I have to place both woods together today for the general picture.
Do you guys think it will be too much stuff placed together?


Since i will be using EI dosing and a nice stable CO2 system, im hoping that my low light system wont kill my plants,
Since Tom Barr says we dont need that much light to growth, if we have good CO2 and nutrients, im crossing my fingers that my case wont be the exception.
For now im DSM the Hemianthus Callitrichoides for a month now, with little growth and some melting, plus algae on the aquasoil and gravel and fungus lol..im not that lucky i guess

edit: here is my gravel:

http://img.tapatalk.com/d/13/11/02/original/ypa9e5ev.jpg

The price per Ton is 20 cents so they offered my 20kg or the cost of paper would be more expensive than offering hehe


----------



## Aganor (Oct 6, 2013)

Ok, gone home and tried again with the wood, this tine wet so the true color an be seen and added my small wood:









I like this one since gives a nice hidden spot with the moss to the cave, allows nice hidding soot on the back and i loke the way that the bigger branch reaches surface and the middle one goes to the center of the tank, and optimizes the space of the tank.
Lets call it "X" form

Now this one:









Seems like a guardian with his hand on the ground protecting the cave, my mind is a lot imaginative 
So i like it since gives way to use the Tripartita on the back, could be nice with the bunch of Althernantera Reinickii mini on the middle with that branch and placing moss on the main body and branches, also gives a little shade and acts more naturally, like a part of a tree root.
The disvantage is really the lot of space it occupies.

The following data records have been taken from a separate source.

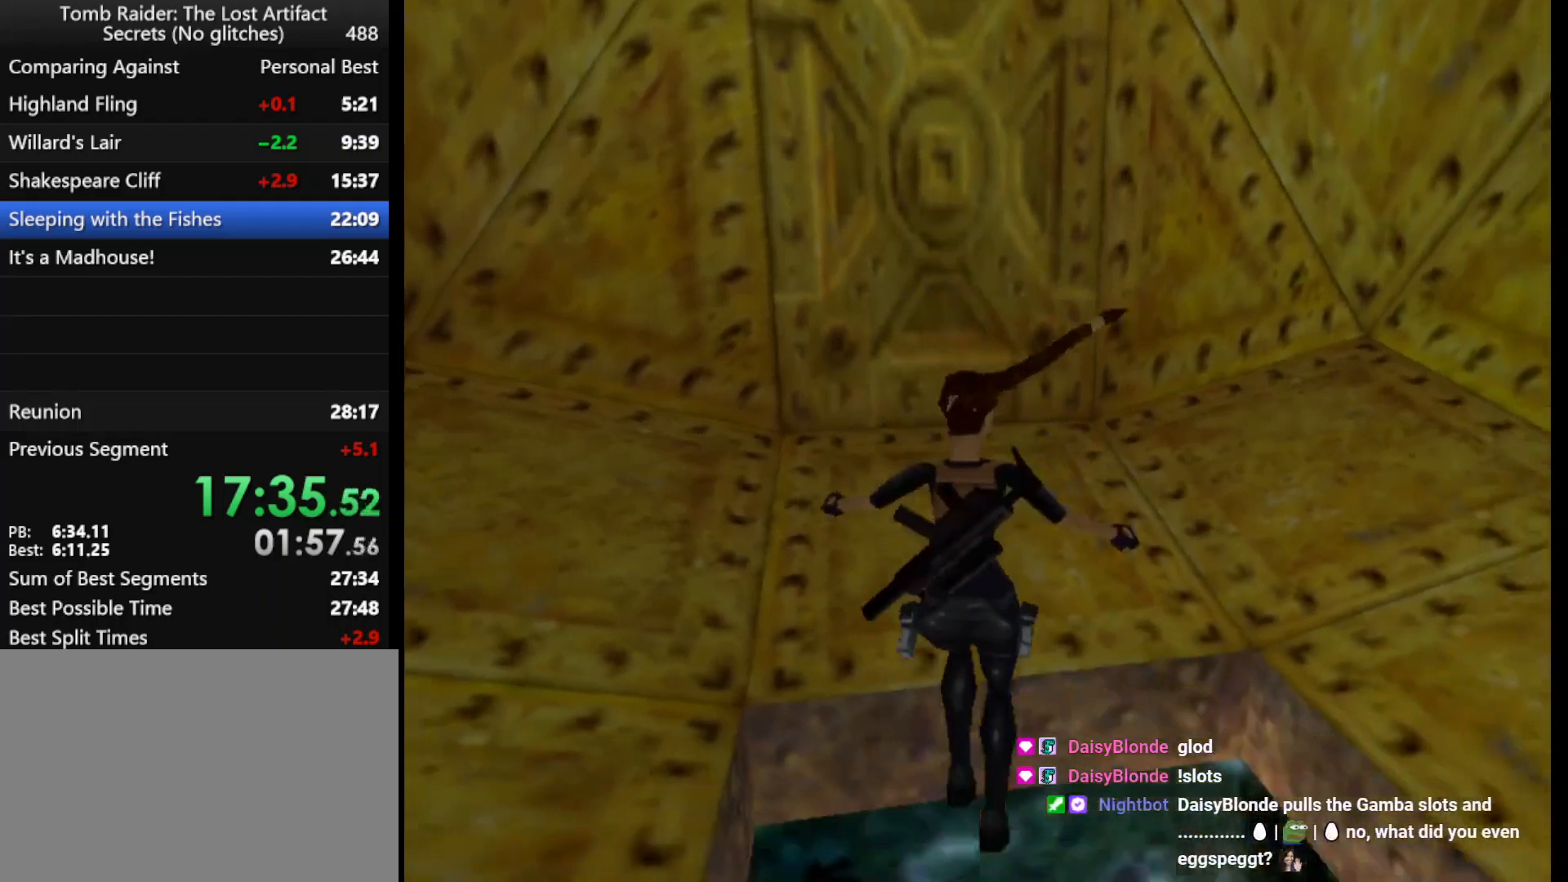
{"keys": ["jump", "right", "up"], "events": [[233, "down", "up"], [233, "right", "up"], [300, "jump", "down"], [333, "up", "down"], [400, "right", "down"]]}
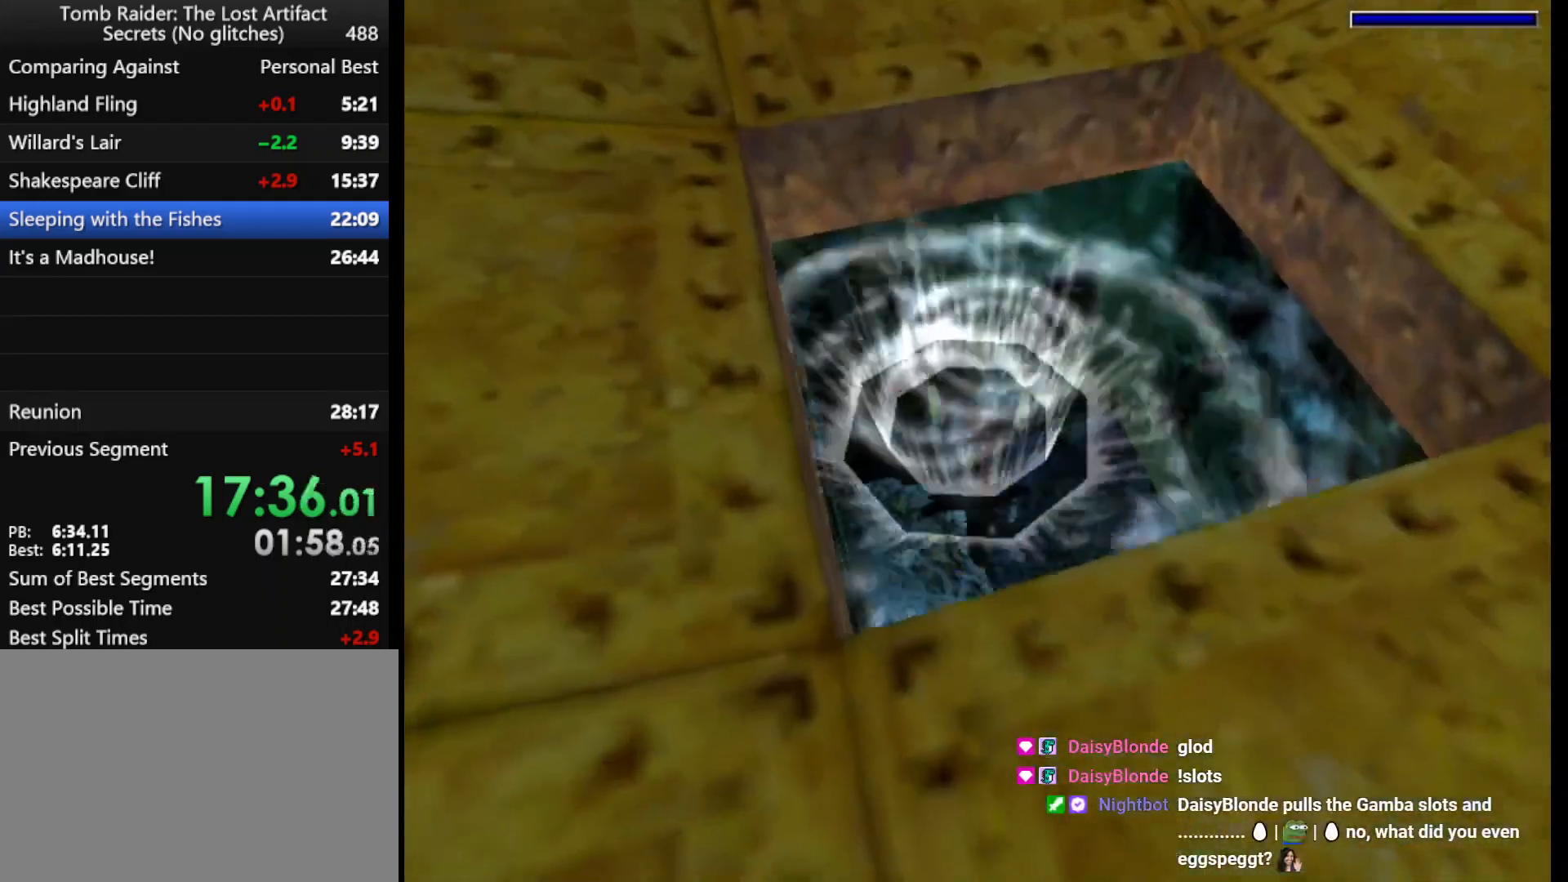
{"keys": ["down", "jump", "right"], "events": [[300, "up", "up"], [400, "down", "down"]]}
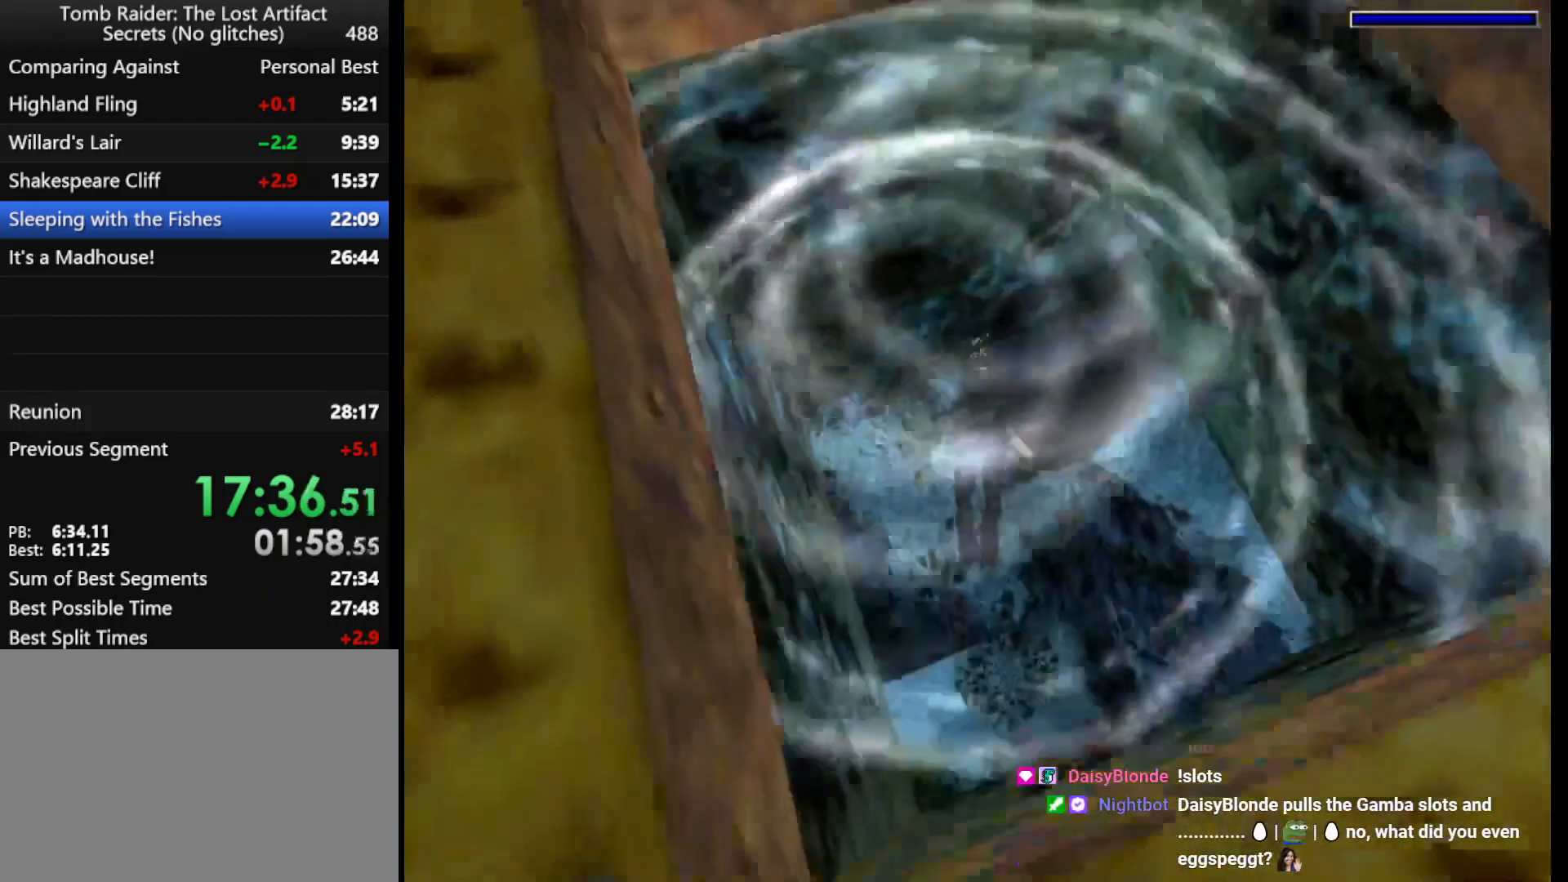
{"keys": ["down", "jump"], "events": [[500, "right", "up"]]}
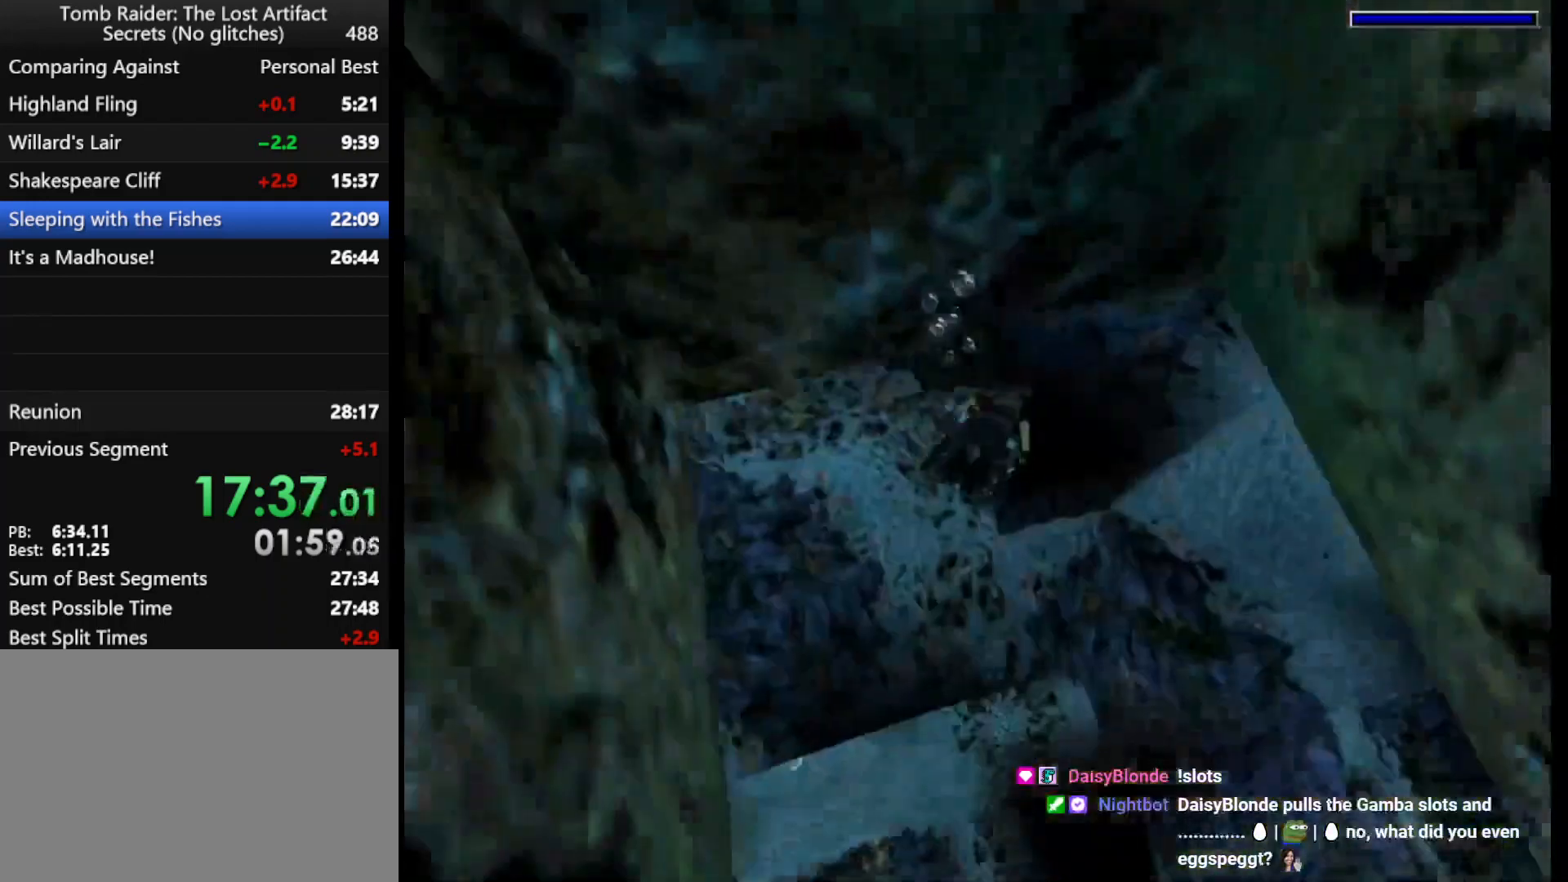
{"keys": ["down", "jump", "left"], "events": [[233, "left", "down"]]}
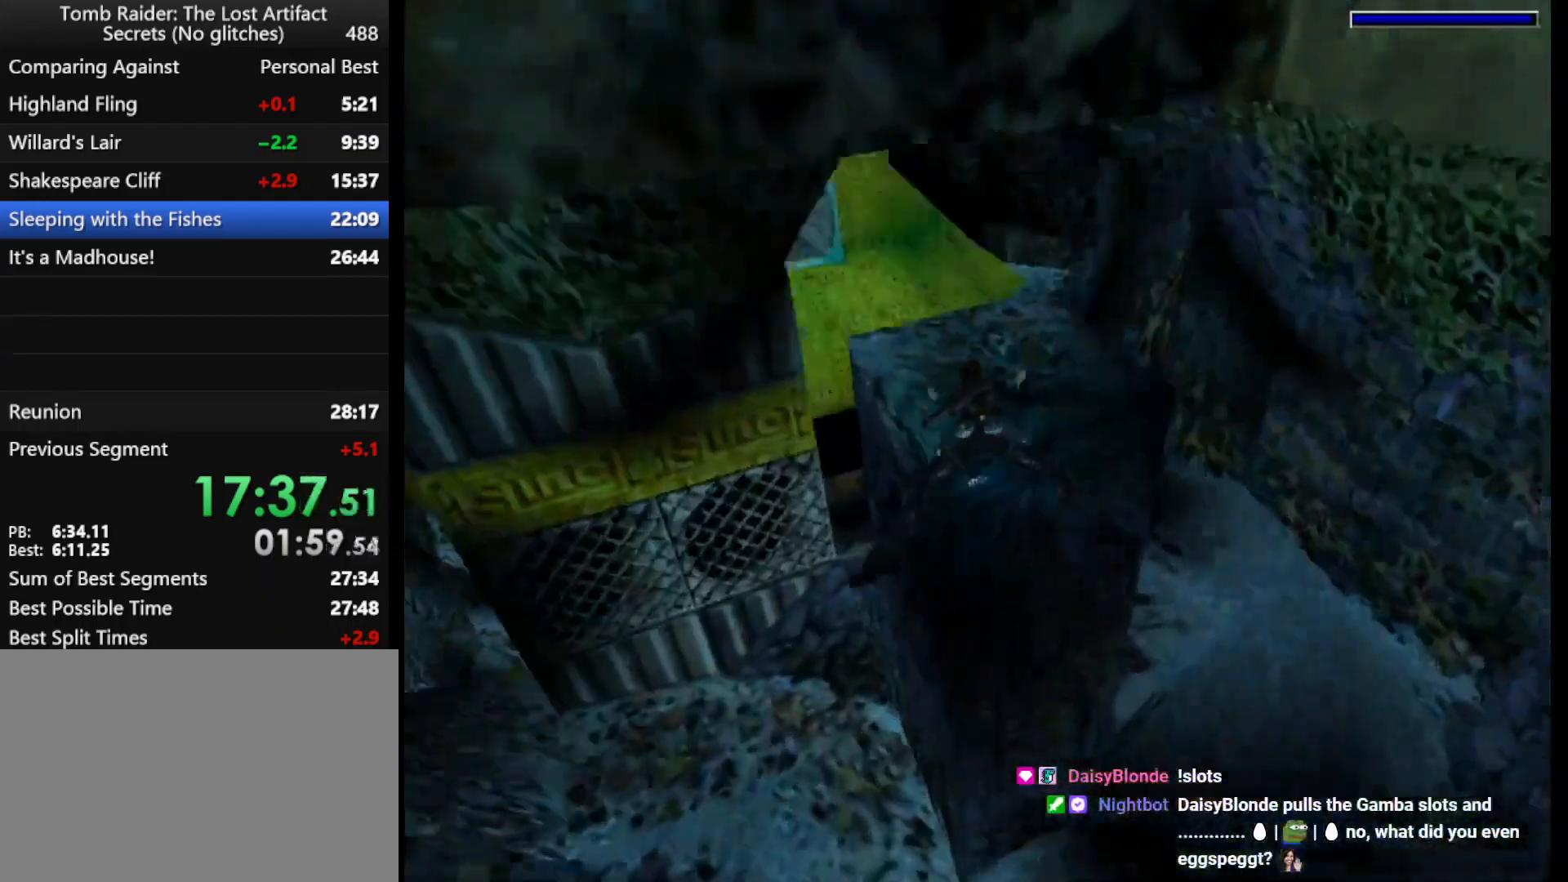
{"keys": ["jump"], "events": [[167, "down", "up"], [200, "left", "up"]]}
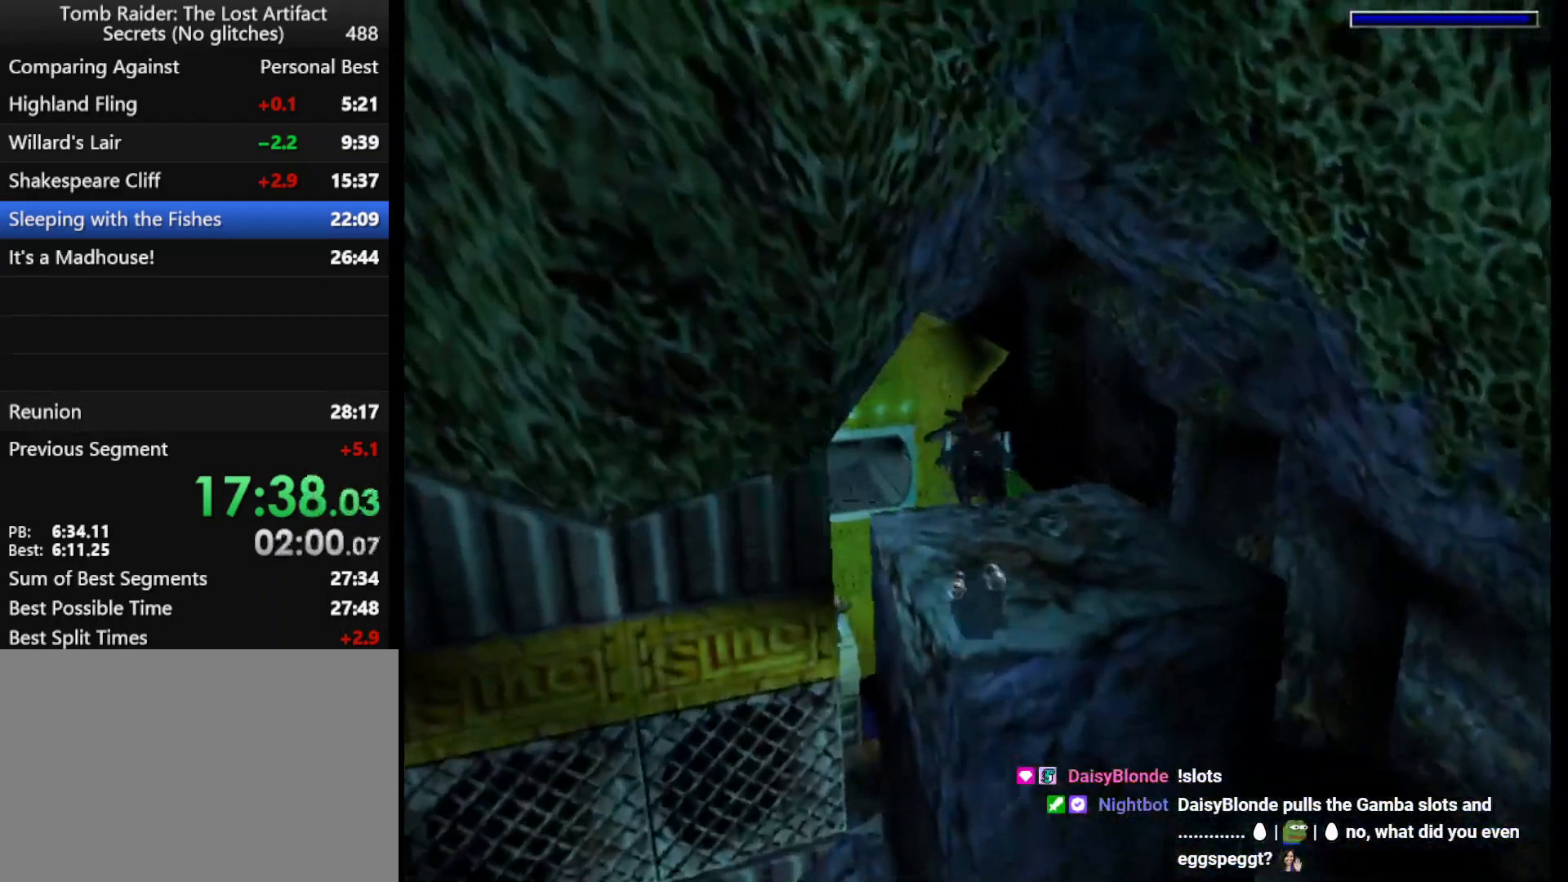
{"keys": ["jump"], "events": [[267, "left", "down"], [433, "left", "up"]]}
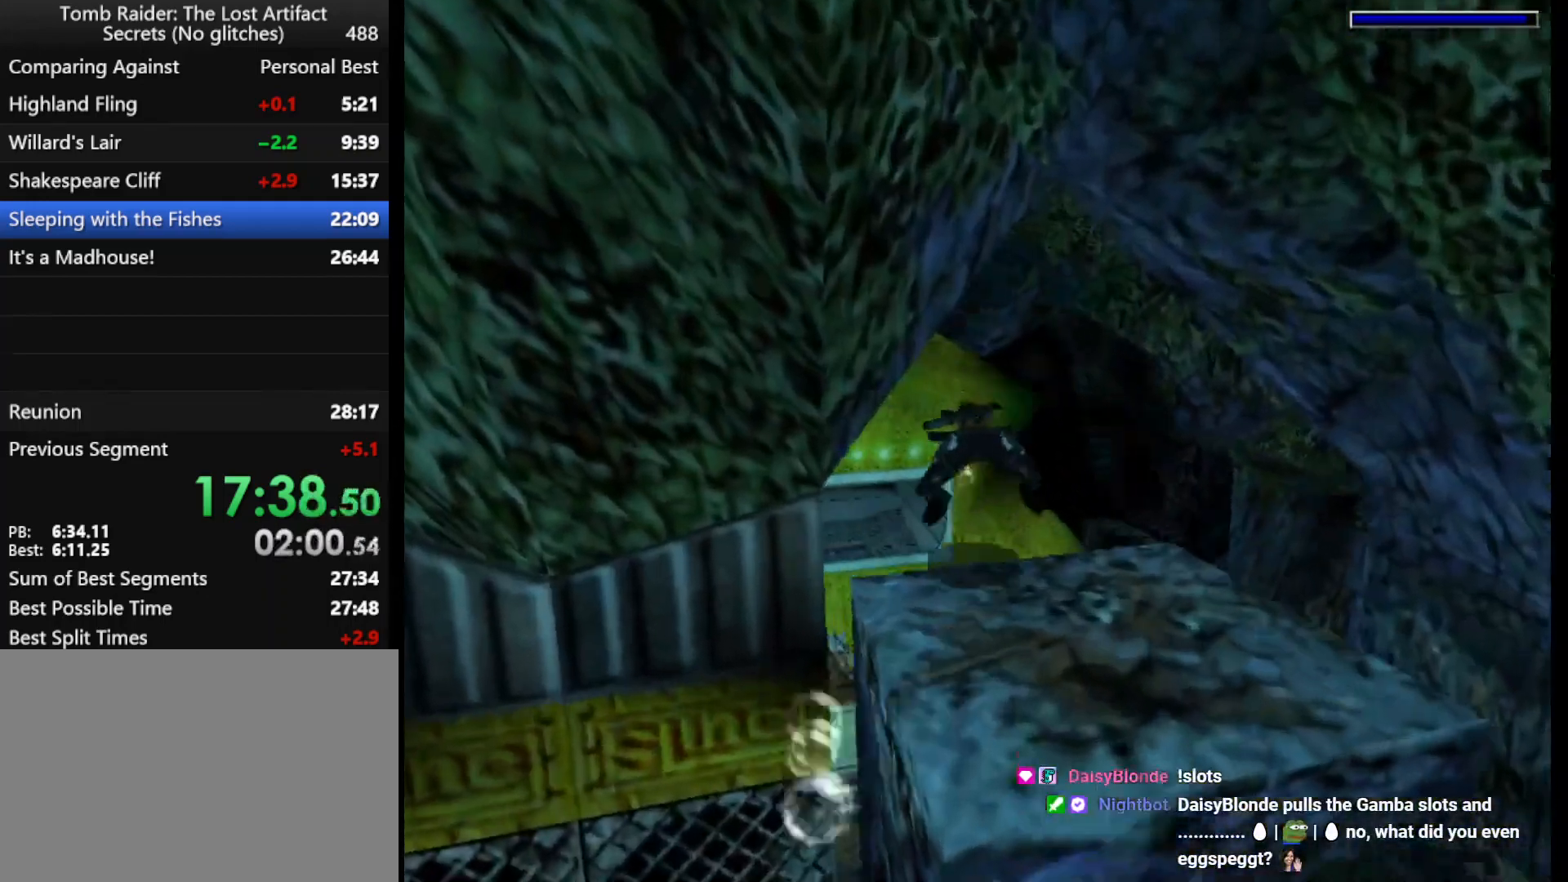
{"keys": ["jump"], "events": [[100, "left", "down"], [100, "up", "down"], [167, "left", "up"], [167, "up", "up"]]}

So i would apreciate some opinions on this

Btw you guys like the smaller wood?
I think it gives a nice 3 point view of the tank instead of only 2 points of hardscape to view and browse and with moss and anubias nana petite would be nice and reenforce the dark theme


----------



## WestHaven (Jun 30, 2012)

I like that last picture the best.


----------



## Patson (Mar 4, 2013)

ya I like the placement of the bigger wood in the last picture. I kinda feel the smaller wood on the left is a bit distracting, maybe it's just me


----------



## Aganor (Oct 6, 2013)

Im inclined for the 2nd as well 

Wanst it supposed to be distracting? looking at it, then the rock then the bigger one and going back to the smaller one?


----------



## Aganor (Oct 6, 2013)

The original tought was to place the anubias on the front of the rock, 3 pots of it would give enough anubias to fill the front, but you guys would put it elsewhere? like on the smaller wood and bigger one?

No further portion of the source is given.